In 2017, Hajji Musa stirred the patriotism of many people when he defiantly rejected the government’s interference in the affairs of a private school whose board of directors he chaired. Hajji Musa was arrested causing wide demonstrations in Asmara–the first of its kind in the streets of the capital city since the workers and student strikes of the 1960s. In February 2018, Hajji Musa died in prison, his funeral was attended by thousands who were provoked at the burial grounds by security officers. That provocation led to the arrest of so many people, some of them underage children, old people, and women.

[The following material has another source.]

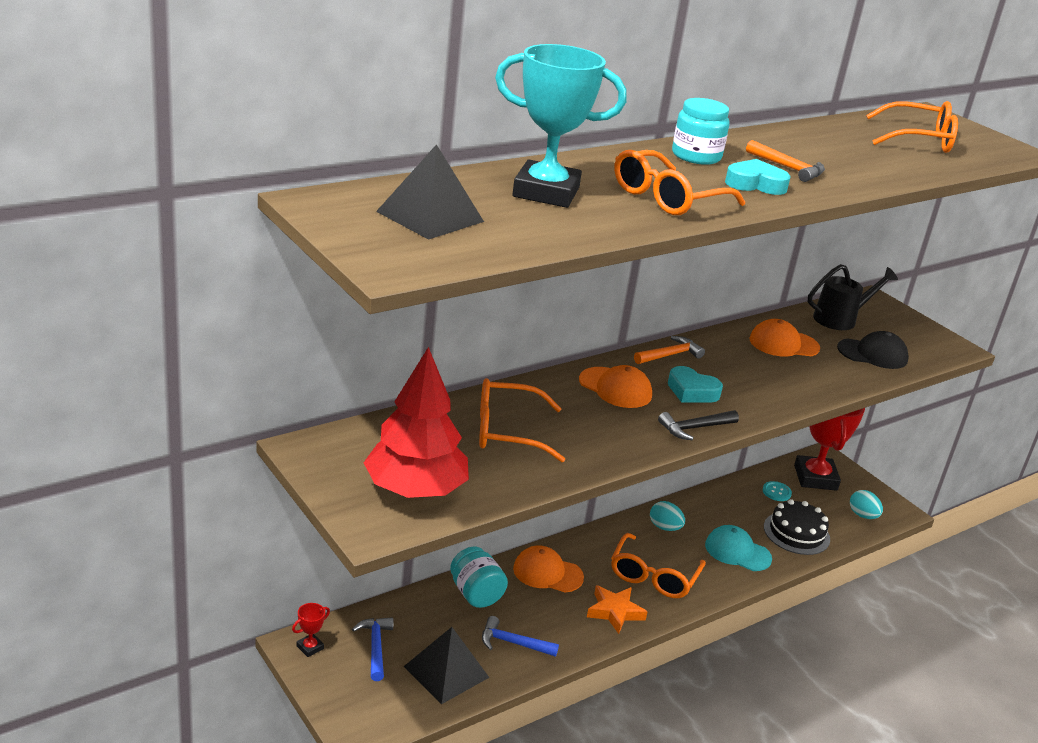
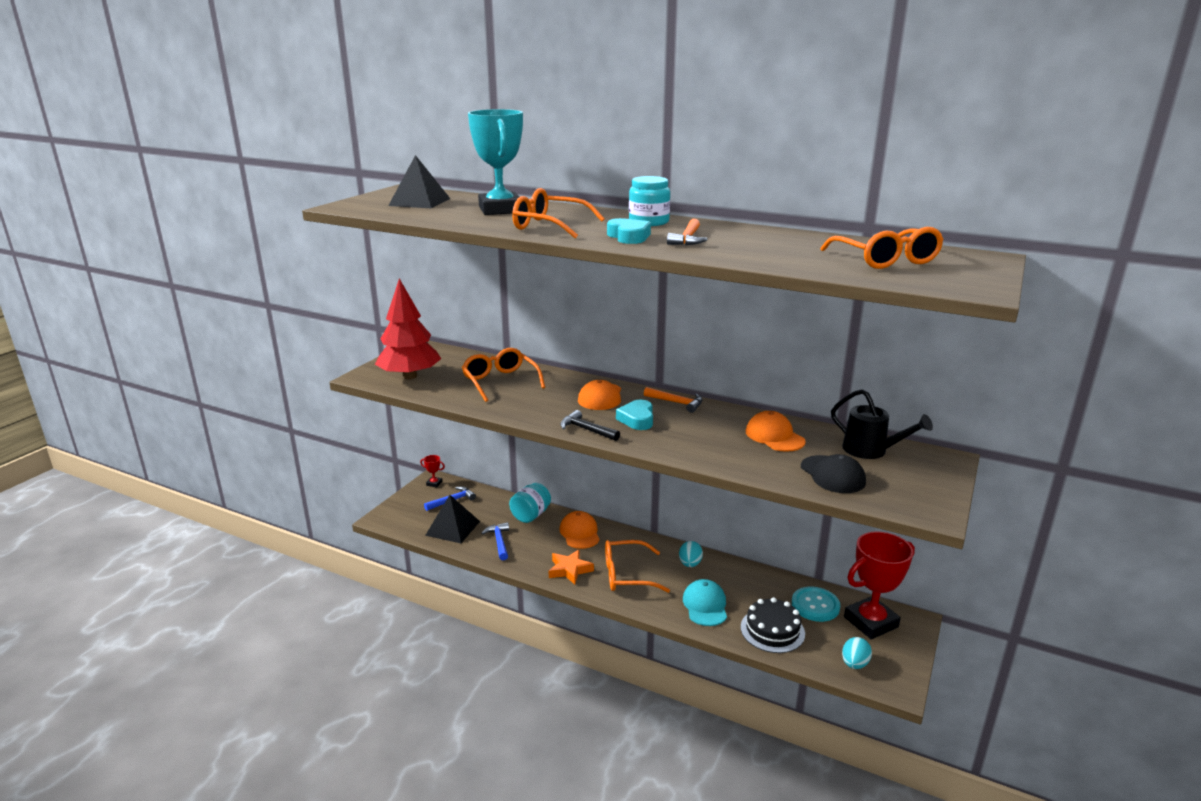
camera: 65 degrees right, 5 degrees down
turquoise button [763,481,792,501] -> turquoise button [792,586,840,622], size x1.70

Now as Berhane comes with his firebrand announcement and a book, we question what his fate will be. Could taking a step against Berhane cause embarrassment for Isaias who is involved in a pseudo-peace agreement in the neighborhood, and has established good relations with the Ethiopian prime minister under the patronage of United Arab Emirates? Would he tolerate Berhane who is challenging him in streets of Eritrea that he had choked for 27 years? Or, would he resort to his natural manner and arrest Berhane? Would the arrest of Berhane, if it happens, be similar to the arrests of the past and be forgotten after a short time? Would it stir a reaction from patriots in the country, the army, and the conscripts?

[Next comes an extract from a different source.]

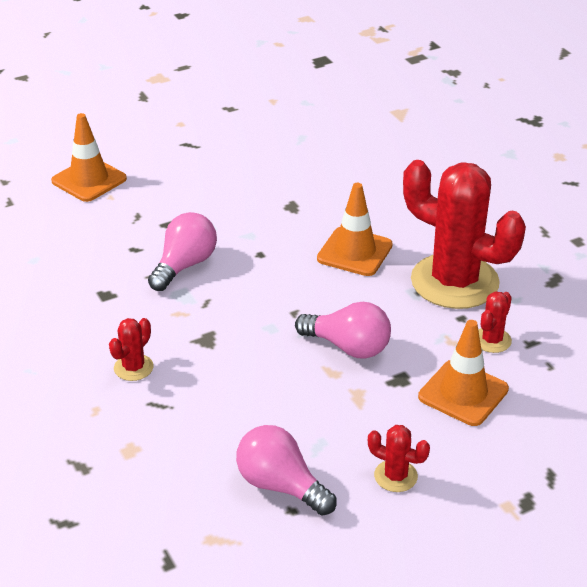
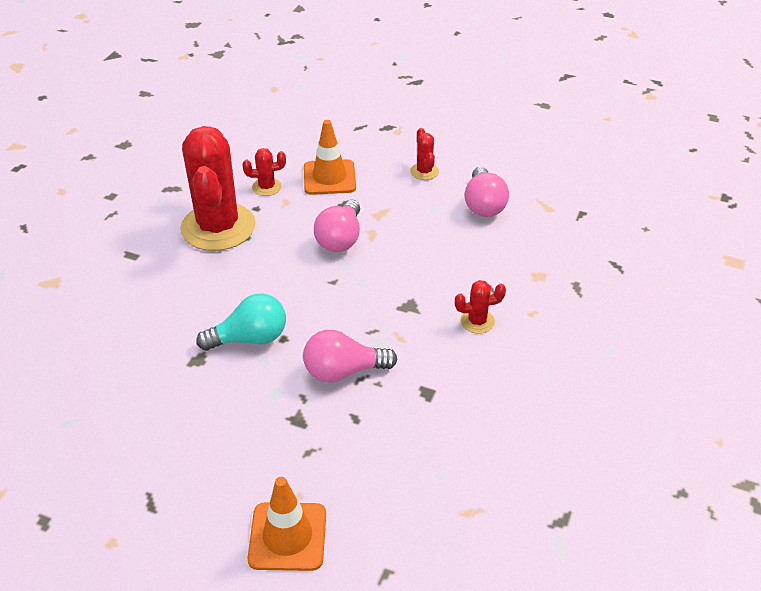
camera: 130 degrees left, 5 degrees up
pink light bulb [295,302,391,359] -> pink light bulb turned 150 degrees counterclockwise [314,200,360,252]
orange traffic cone [317,183,393,276] -> none
none -> turquoise light bulb [196,293,286,351]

Such questions cannot be answered conclusively, but the scenario can be deduced from the above outline. In the diaspora, however, the mood is one of jubilation, of determination, hope, and inspiration. While the international community is naively awaiting to see the impossible–Issias changing his spots and make peace with his people
We at awate.com support any step taken by any Eritrean in pursuit of freedom, justice, and rule of law. For that reason, we support and call on all Eritreans inside Eritrea and in the Diaspora to support Berhane in his pursuit of freedom and in his challenging Isaias Afwerki to step down. We fully support any step that leads to a transformational change in Eritrea. And since sooner or later we believe change will come to Eritrea, we wish that any group that effects change should be wise and just enough, magnanimous enough, and compassionate enough not to derail the goals of the Eritrean people for its narrow interests. At the same time, we appeal to Eritreans not to be obsessed with their secondary demands, grievances, bitterness, or rivalry. Nothing should stand in the way of change whose priority is unseating the dictator.

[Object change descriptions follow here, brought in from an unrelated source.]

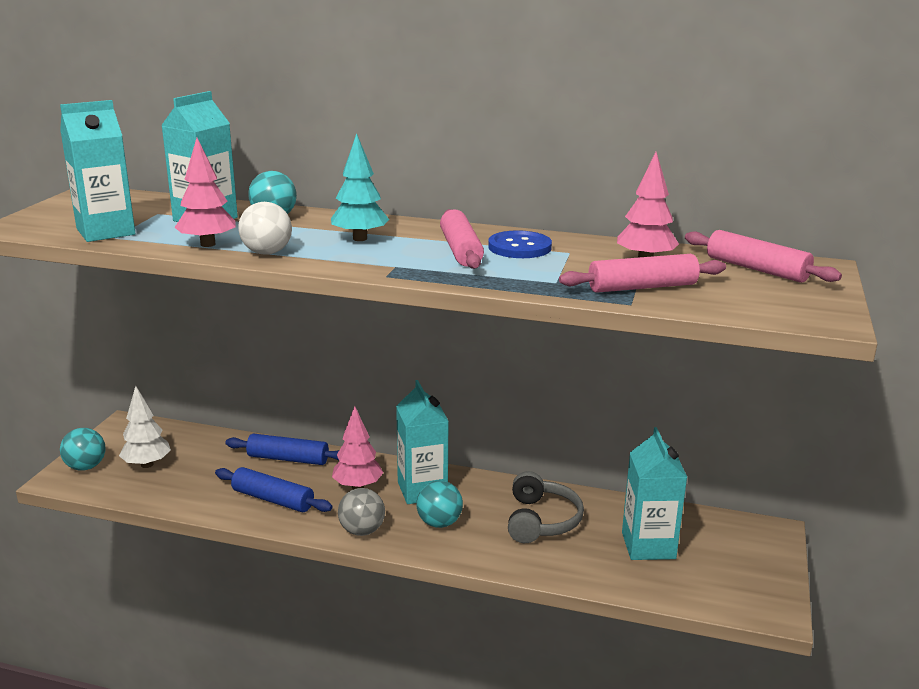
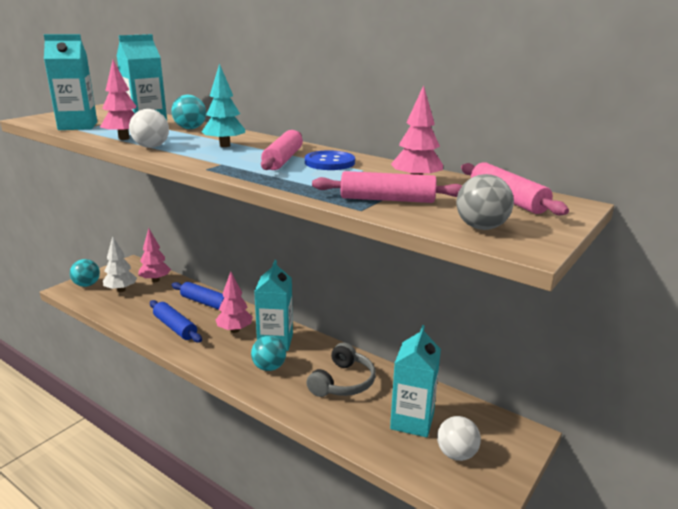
camera: 20 degrees right, 0 degrees up
grey ball [338,488,385,536] -> grey ball moved to [456,174,514,230]
none -> pink tree [138,228,171,282]
none -> white ball [437,416,481,461]

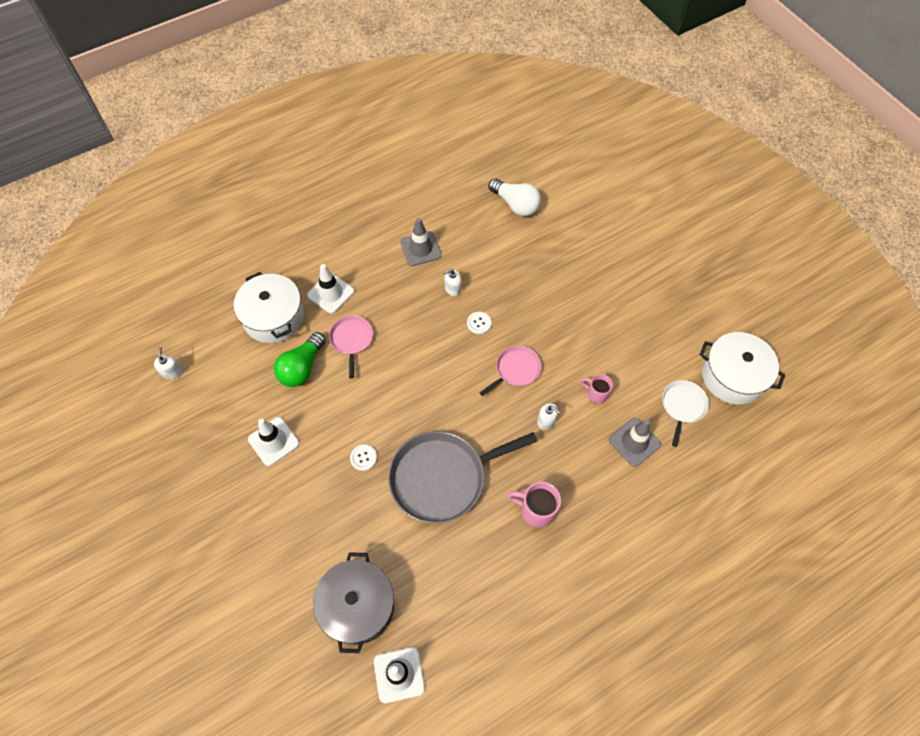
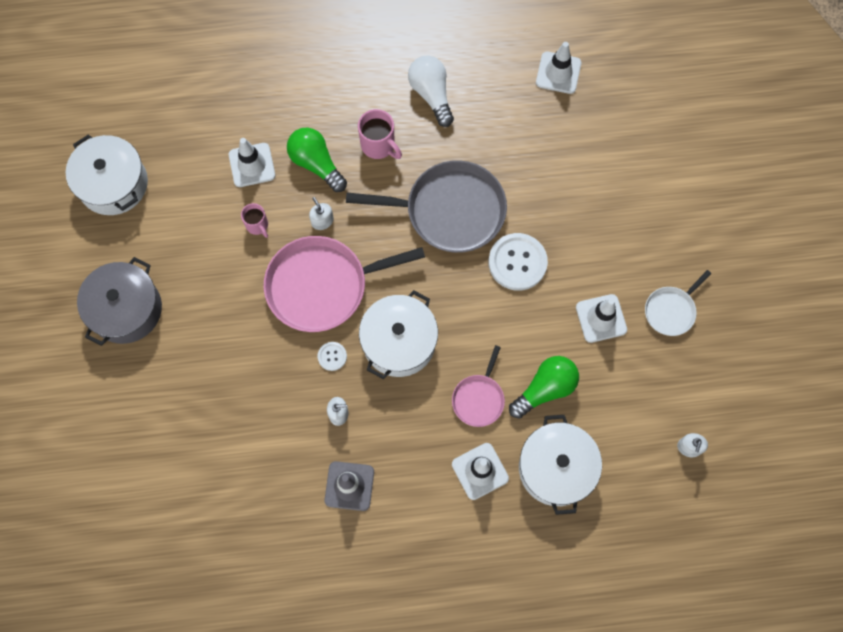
camera: 155 degrees left, 10 degrees up
grey pot [313,552,394,653] -> grey pot moved to [77,257,162,346]
white button [350,445,377,471] -> white button [488,233,548,291], size x2.06
pink pan [480,346,542,396] -> pink pan [264,236,425,332], size x1.97
white light bulb [489,178,541,216] -> white light bulb moved to [408,56,454,127]
grey traffic cone [609,418,661,467] -> white traffic cone [229,138,275,187]
white pan [662,380,709,447] -> white pan moved to [645,270,711,336]
none -> green light bulb [287,128,347,192]
none -> white pot [359,290,438,379]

We appeal to the leaders of all Eritrean opposition parties and organizations, Eritrean intellectuals and professionals, Eritrean social segments, including women, students, and refugees, all religious leaders, Eritrean writers, and journalists, to rally in support of Mr. Berhane who is sticking his neck for the sake of change in Eritrea. Our collective support is vital because, without it, Isaias will have no qualms in squashing him like he did with previous Eritreans who attempted to effect change in the country. We should not allow the pattern of cruelty to continue. This is the time that all Eritreans must stand in unison—asking “where has he been all these years?” is counter-productive. Everyone has his own circumstances. Now is a time to rid our country of the nightmarish governance and end the cruelty that our people have been subjected to for too long.